RECORDS FOR THIS EXERCISE:
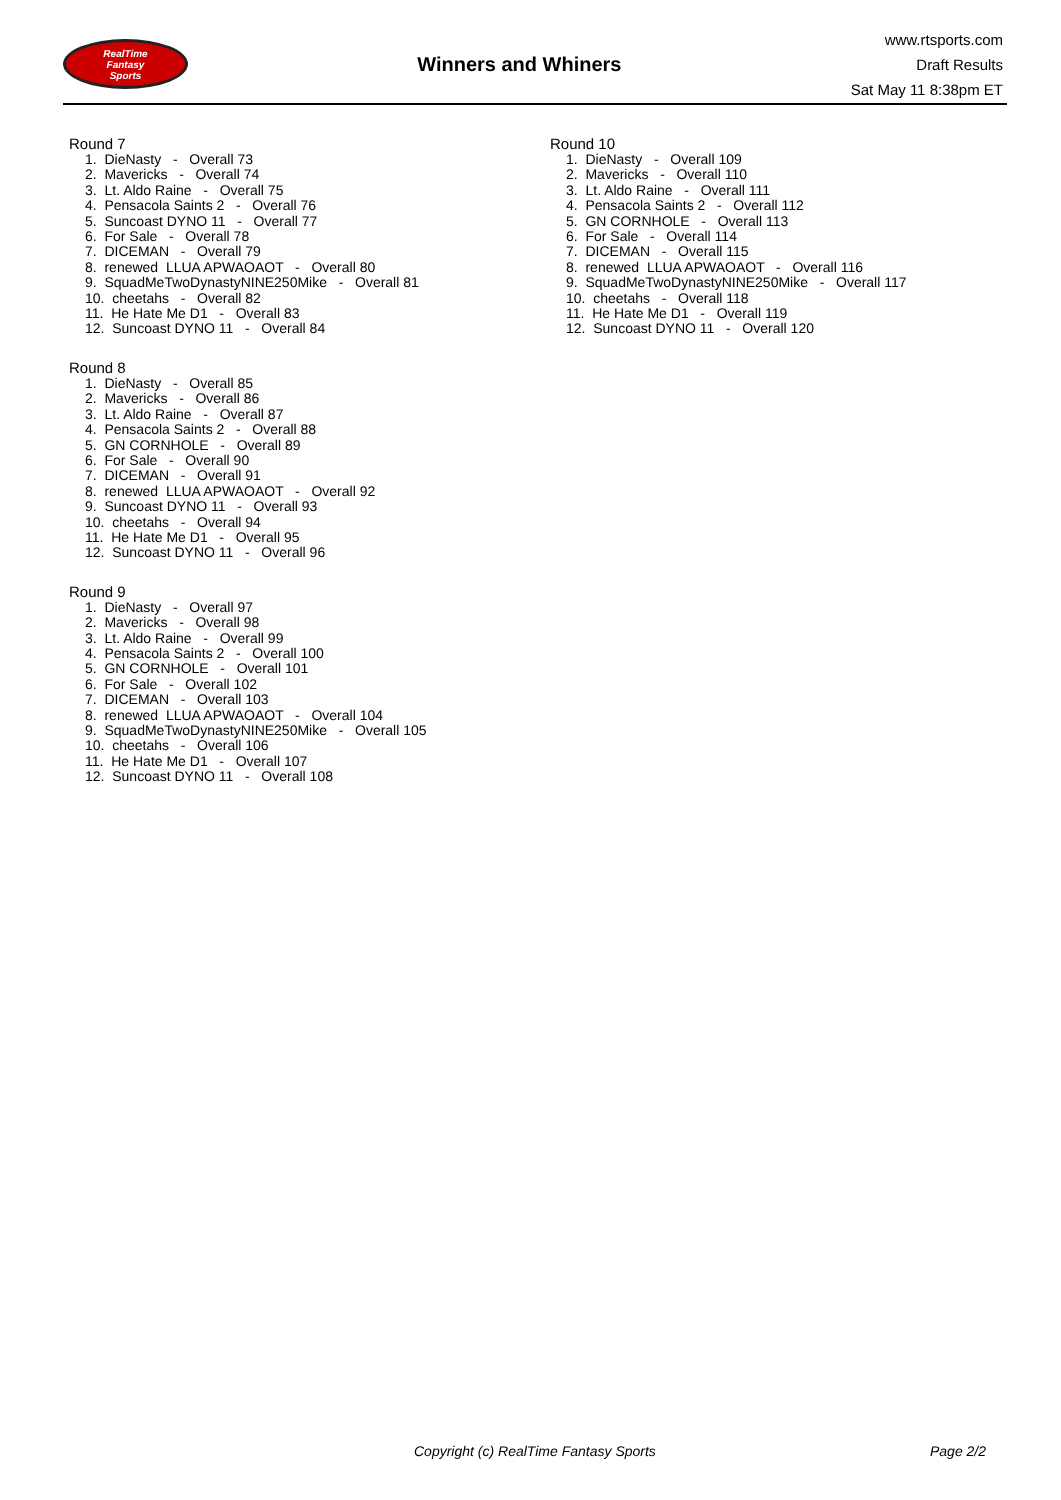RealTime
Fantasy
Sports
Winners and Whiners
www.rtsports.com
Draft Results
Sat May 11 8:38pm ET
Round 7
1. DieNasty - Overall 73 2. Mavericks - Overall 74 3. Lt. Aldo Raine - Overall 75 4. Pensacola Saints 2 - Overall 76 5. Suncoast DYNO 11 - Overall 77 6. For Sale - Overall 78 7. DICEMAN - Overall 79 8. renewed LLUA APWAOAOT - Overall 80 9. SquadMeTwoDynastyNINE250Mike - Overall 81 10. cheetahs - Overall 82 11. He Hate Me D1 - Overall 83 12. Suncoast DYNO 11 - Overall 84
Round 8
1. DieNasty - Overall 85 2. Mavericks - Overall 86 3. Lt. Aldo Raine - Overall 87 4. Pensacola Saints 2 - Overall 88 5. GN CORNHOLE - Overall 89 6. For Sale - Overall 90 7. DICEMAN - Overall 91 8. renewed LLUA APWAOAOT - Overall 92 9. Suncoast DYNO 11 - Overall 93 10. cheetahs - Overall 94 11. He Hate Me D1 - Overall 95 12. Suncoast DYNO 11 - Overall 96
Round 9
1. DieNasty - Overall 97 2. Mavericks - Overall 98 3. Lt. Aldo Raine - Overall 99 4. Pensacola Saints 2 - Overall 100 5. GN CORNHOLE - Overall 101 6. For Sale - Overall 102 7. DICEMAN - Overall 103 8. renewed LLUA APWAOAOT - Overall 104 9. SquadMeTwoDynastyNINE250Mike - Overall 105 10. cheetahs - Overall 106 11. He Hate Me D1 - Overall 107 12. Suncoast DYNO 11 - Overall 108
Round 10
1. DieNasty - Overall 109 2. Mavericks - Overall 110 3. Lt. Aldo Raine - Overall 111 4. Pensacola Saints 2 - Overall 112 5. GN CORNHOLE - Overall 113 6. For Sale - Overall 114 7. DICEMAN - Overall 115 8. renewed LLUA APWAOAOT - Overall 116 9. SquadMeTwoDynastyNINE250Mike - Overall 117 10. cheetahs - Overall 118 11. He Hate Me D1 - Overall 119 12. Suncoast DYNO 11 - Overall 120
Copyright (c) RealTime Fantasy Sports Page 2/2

TASK ITEM:
Reproduce each line from the records that contains the word "Aldo".

RESULT OF THIS EXERCISE:
1. DieNasty - Overall 73 2. Mavericks - Overall 74 3. Lt. Aldo Raine - Overall 75 4. Pensacola Saints 2 - Overall 76 5. Suncoast DYNO 11 - Overall 77 6. For Sale - Overall 78 7. DICEMAN - Overall 79 8. renewed LLUA APWAOAOT - Overall 80 9. SquadMeTwoDynastyNINE250Mike - Overall 81 10. cheetahs - Overall 82 11. He Hate Me D1 - Overall 83 12. Suncoast DYNO 11 - Overall 84
1. DieNasty - Overall 85 2. Mavericks - Overall 86 3. Lt. Aldo Raine - Overall 87 4. Pensacola Saints 2 - Overall 88 5. GN CORNHOLE - Overall 89 6. For Sale - Overall 90 7. DICEMAN - Overall 91 8. renewed LLUA APWAOAOT - Overall 92 9. Suncoast DYNO 11 - Overall 93 10. cheetahs - Overall 94 11. He Hate Me D1 - Overall 95 12. Suncoast DYNO 11 - Overall 96
1. DieNasty - Overall 97 2. Mavericks - Overall 98 3. Lt. Aldo Raine - Overall 99 4. Pensacola Saints 2 - Overall 100 5. GN CORNHOLE - Overall 101 6. For Sale - Overall 102 7. DICEMAN - Overall 103 8. renewed LLUA APWAOAOT - Overall 104 9. SquadMeTwoDynastyNINE250Mike - Overall 105 10. cheetahs - Overall 106 11. He Hate Me D1 - Overall 107 12. Suncoast DYNO 11 - Overall 108
1. DieNasty - Overall 109 2. Mavericks - Overall 110 3. Lt. Aldo Raine - Overall 111 4. Pensacola Saints 2 - Overall 112 5. GN CORNHOLE - Overall 113 6. For Sale - Overall 114 7. DICEMAN - Overall 115 8. renewed LLUA APWAOAOT - Overall 116 9. SquadMeTwoDynastyNINE250Mike - Overall 117 10. cheetahs - Overall 118 11. He Hate Me D1 - Overall 119 12. Suncoast DYNO 11 - Overall 120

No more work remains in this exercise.